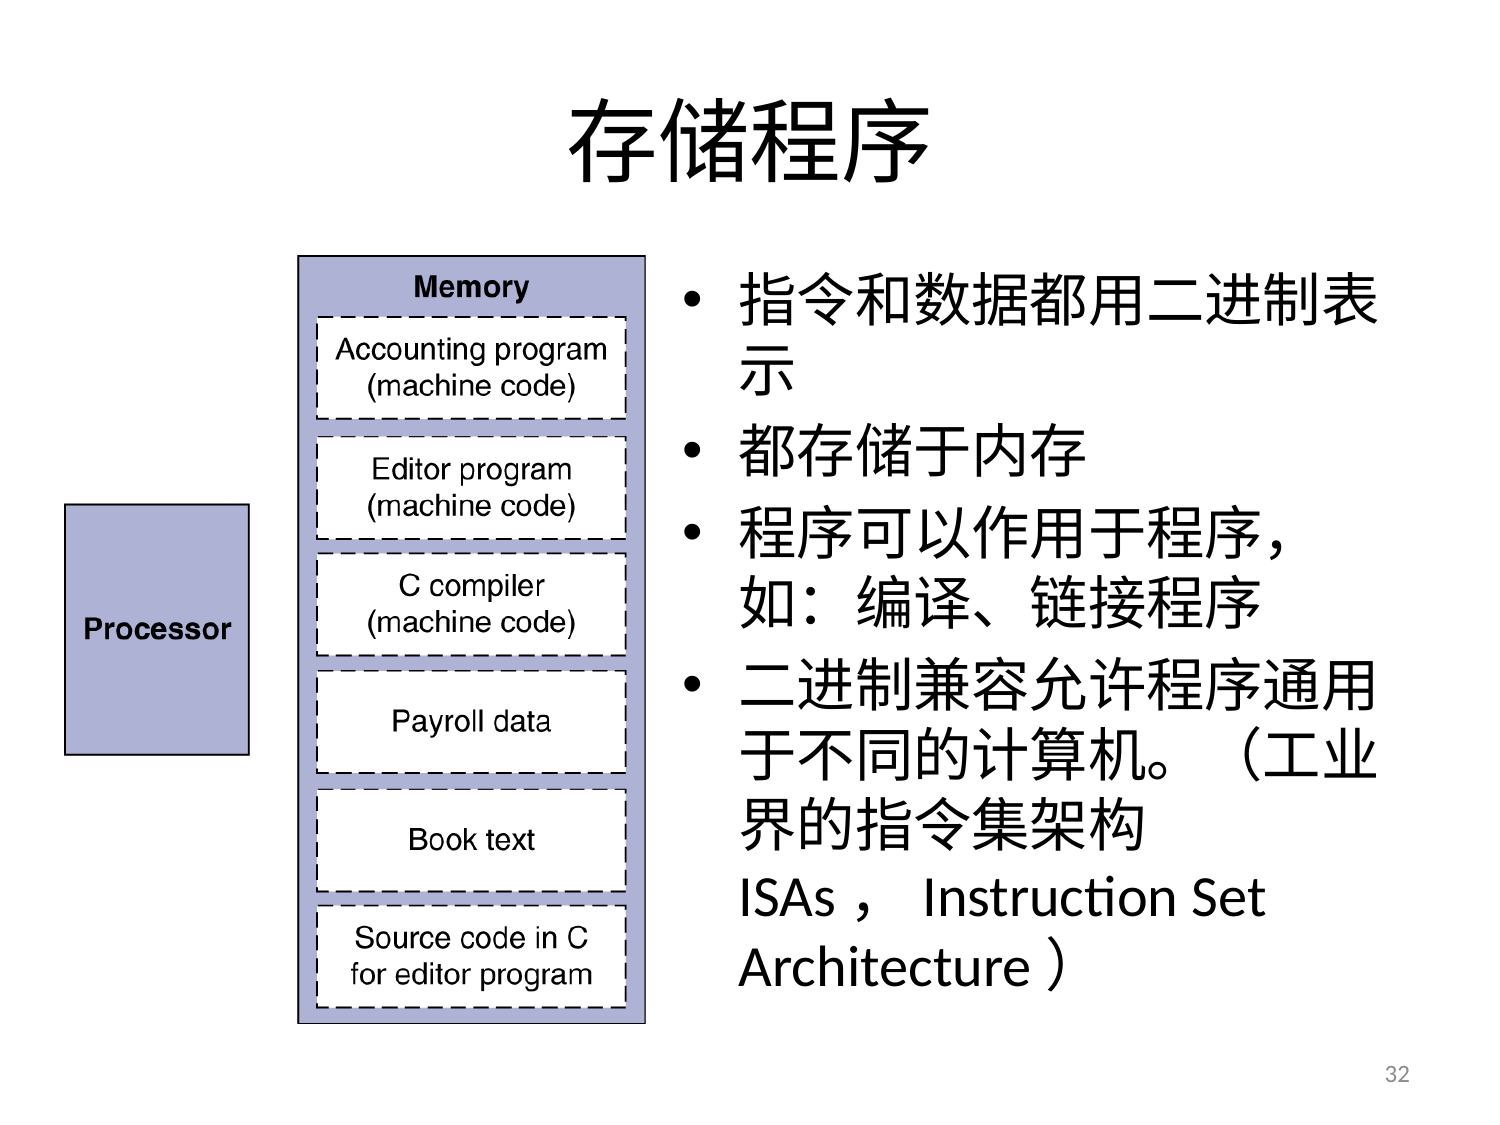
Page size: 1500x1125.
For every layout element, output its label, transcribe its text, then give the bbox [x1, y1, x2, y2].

picture [64, 255, 646, 1024]
slide_number 32 [1074, 1042, 1425, 1103]
list 指令和数据都用二进制表示 都存储于内存 程序可以作用于程序，如：编译、链接程序 二进制兼容允许程序通用于不同的计算机。（工业界的指令集架构ISAs，Instruction Set Architecture） [667, 255, 1447, 1024]
title 存储程序 [75, 45, 1425, 233]
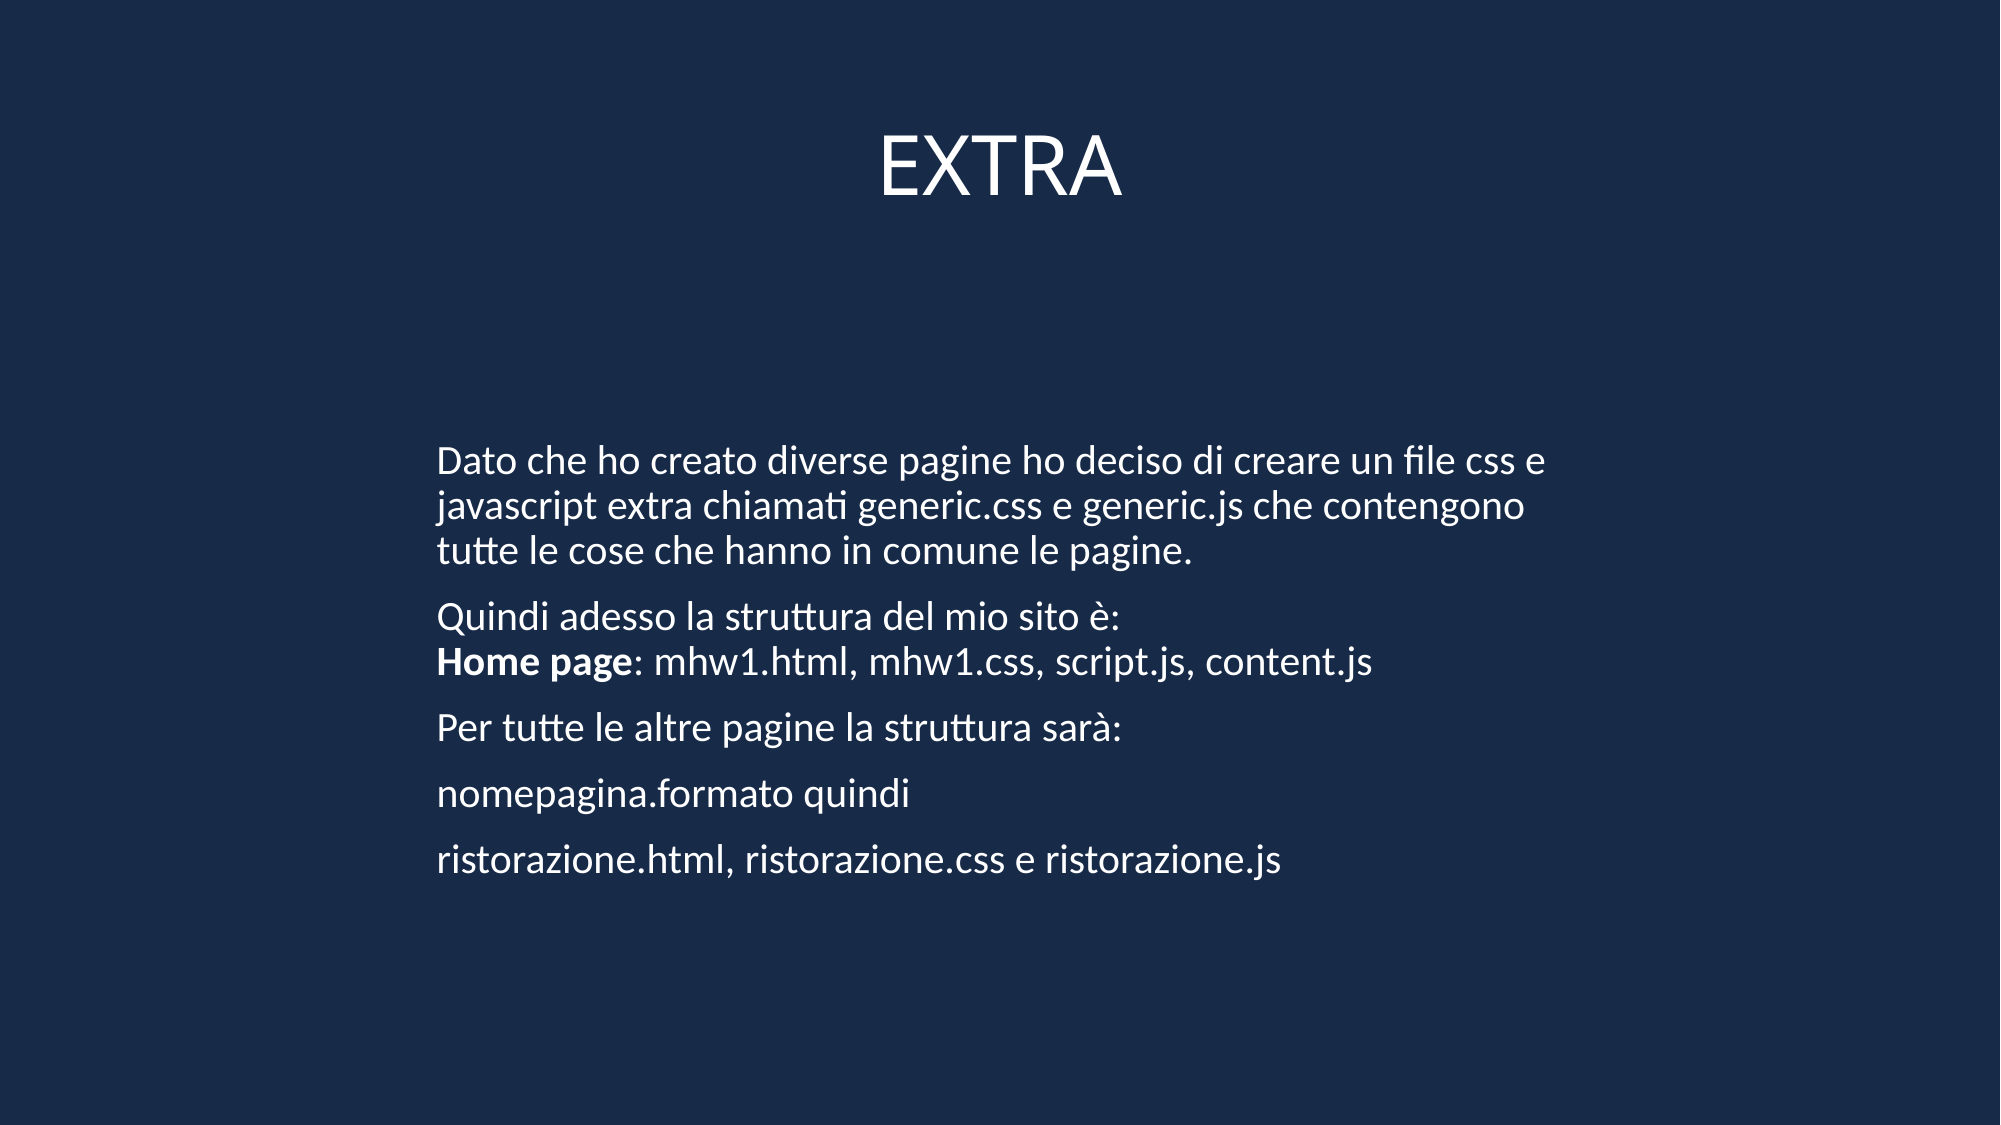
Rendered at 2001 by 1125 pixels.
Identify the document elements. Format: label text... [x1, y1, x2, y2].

title EXTRA [0, 1, 2000, 222]
list Dato che ho creato diverse pagine ho deciso di creare un file css e javascript extra chiamati generic.css e generic.js che contengono tutte le cose che hanno in comune le pagine. Quindi adesso la struttura del mio sito è: Home page: mhw1.html, mhw1.css, script.js, content.js Per tutte le altre pagine la struttura sarà: nomepagina.formato quindi ristorazione.html, ristorazione.css e ristorazione.js [421, 275, 1579, 1046]
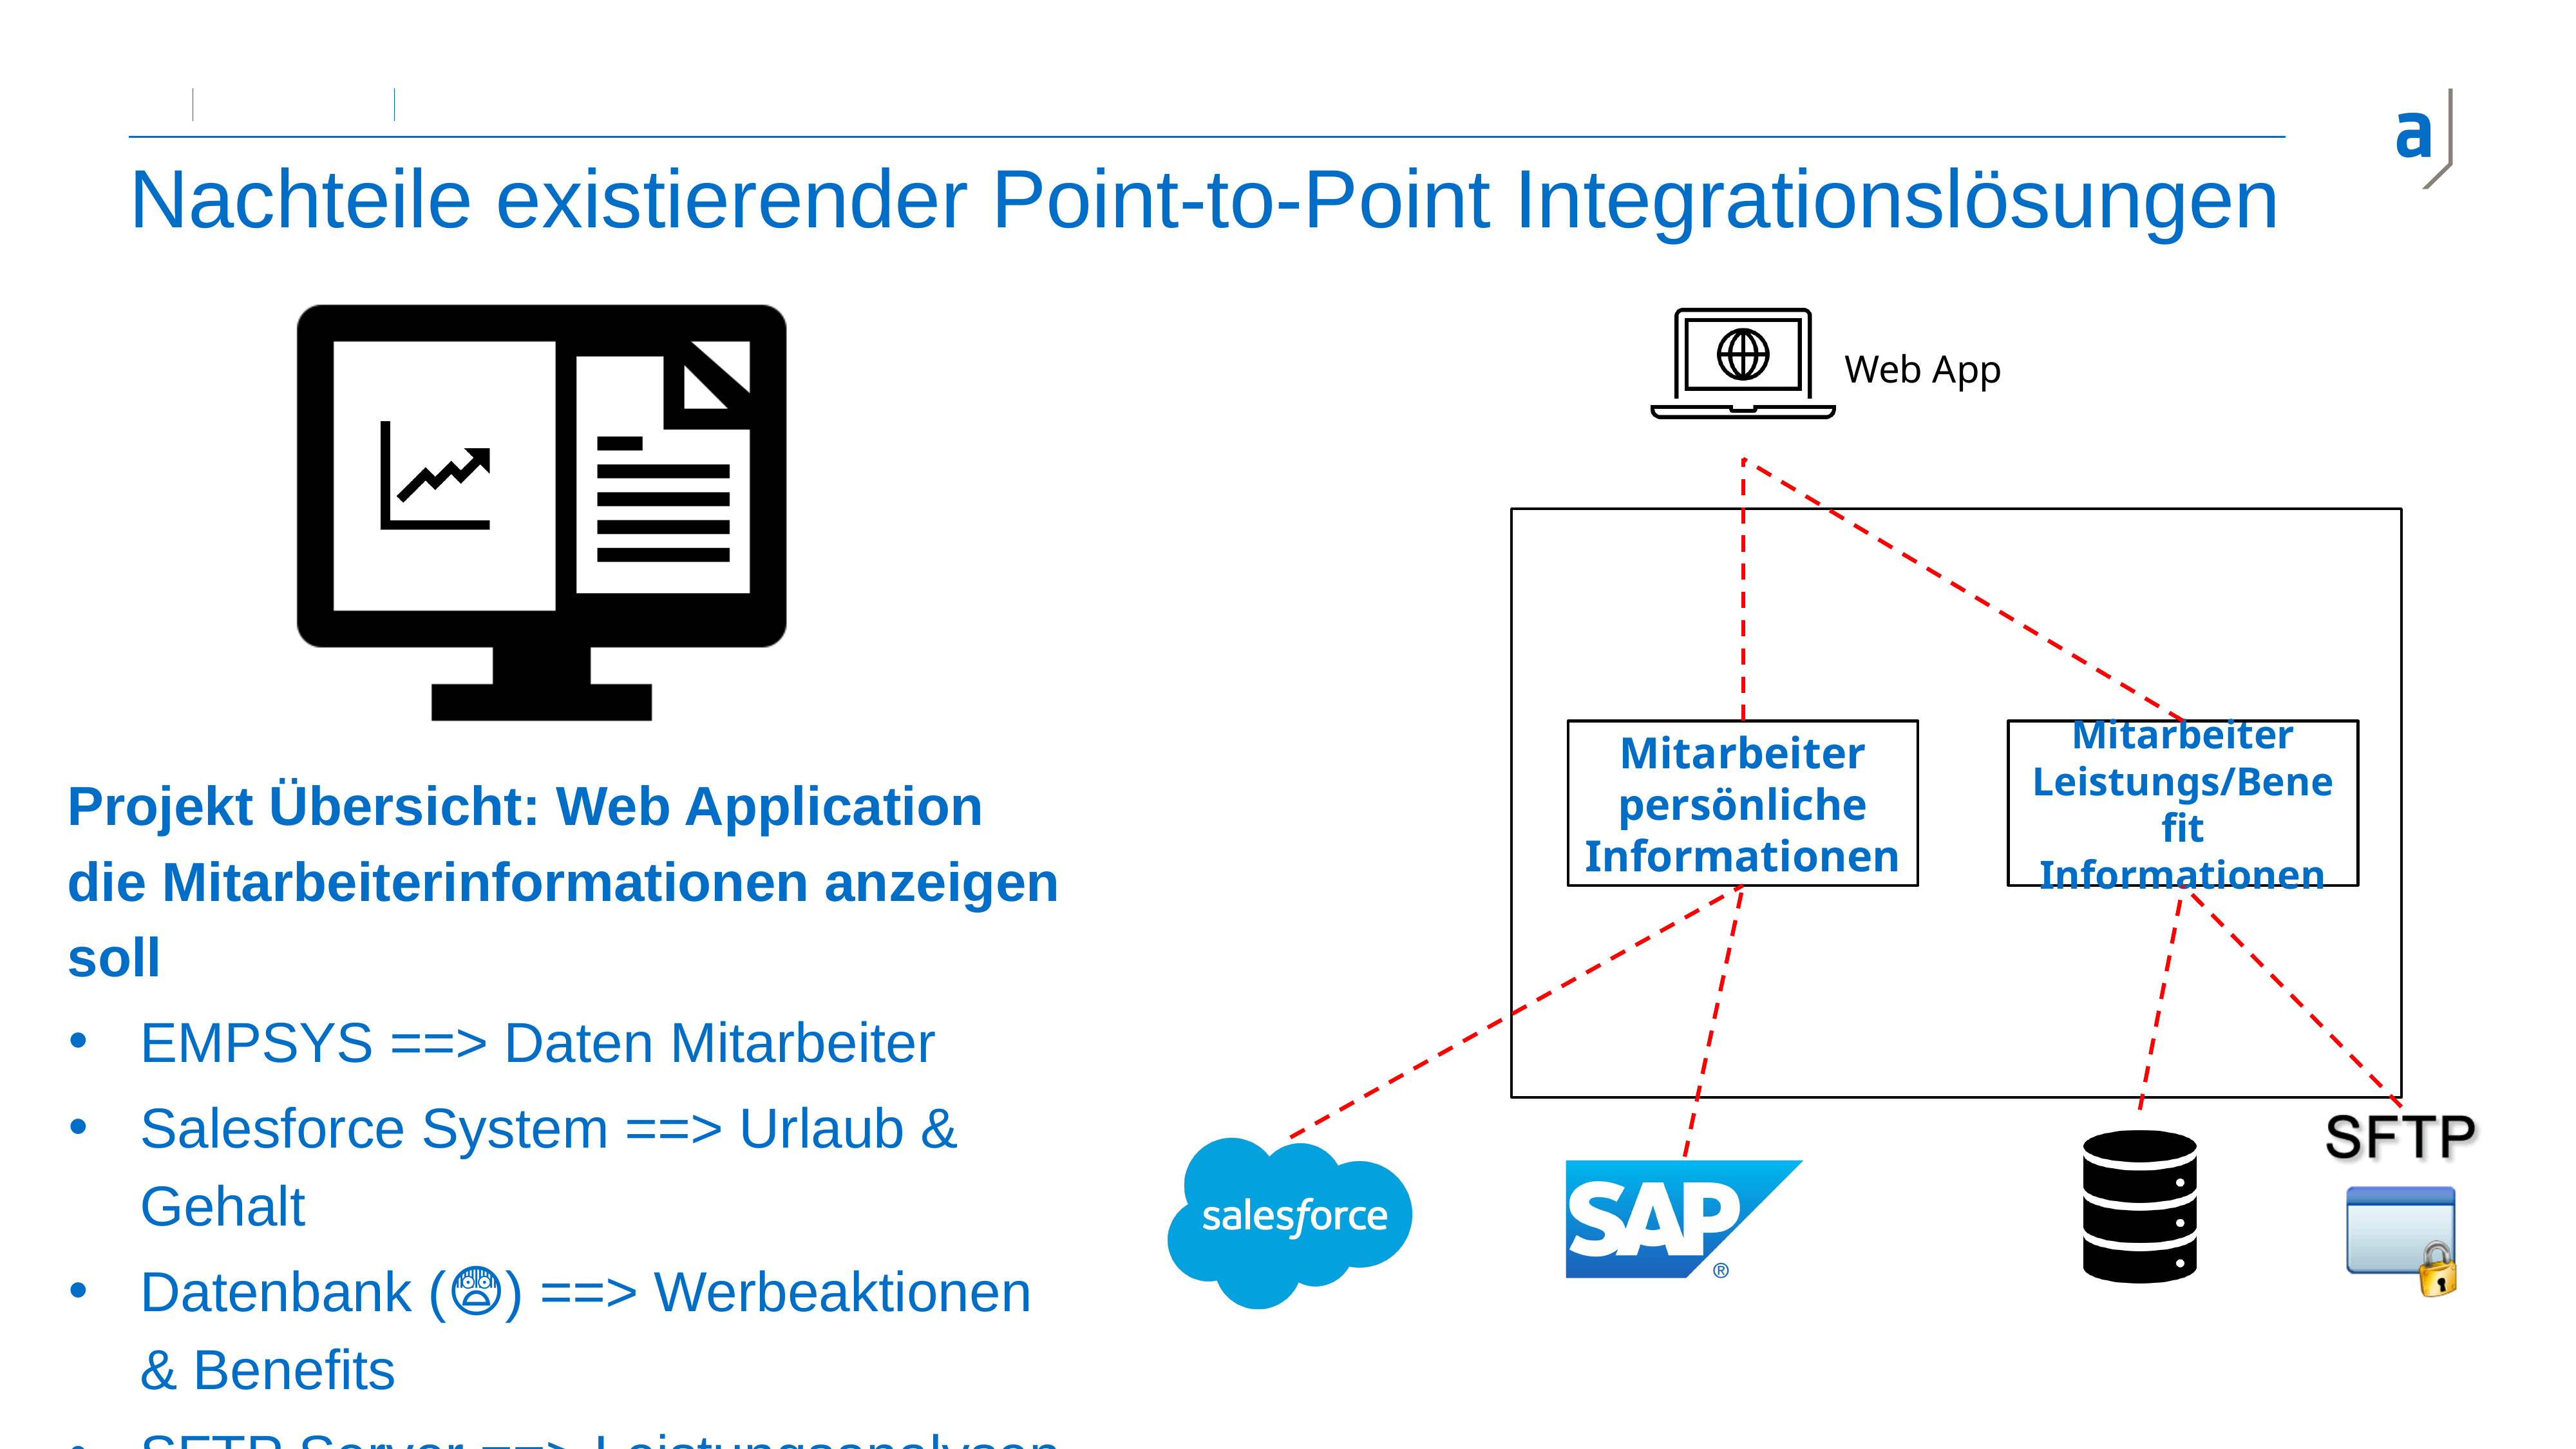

* **Instructions to follow**: Quote only what lies between the first line of the records and the line containing "Rendered at 2001 by 1125 pixels.", please, including both lines and excluding images.

* **Written solution**:
Page size: 1500x1125.
For every layout element, output its label, transcribe its text, then give the bbox [x1, y1, x2, y2].

picture [64, 255, 646, 1024]
slide_number 32 [1074, 1042, 1425, 1103]
list 指令和数据都用二进制表示 都存储于内存 程序可以作用于程序，如：编译、链接程序 二进制兼容允许程序通用于不同的计算机。（工业界的指令集架构ISAs，Instruction Set Architecture） [667, 255, 1447, 1024]
title 存储程序 [75, 45, 1425, 233]
Rendered at 2001 by 1125 pixels.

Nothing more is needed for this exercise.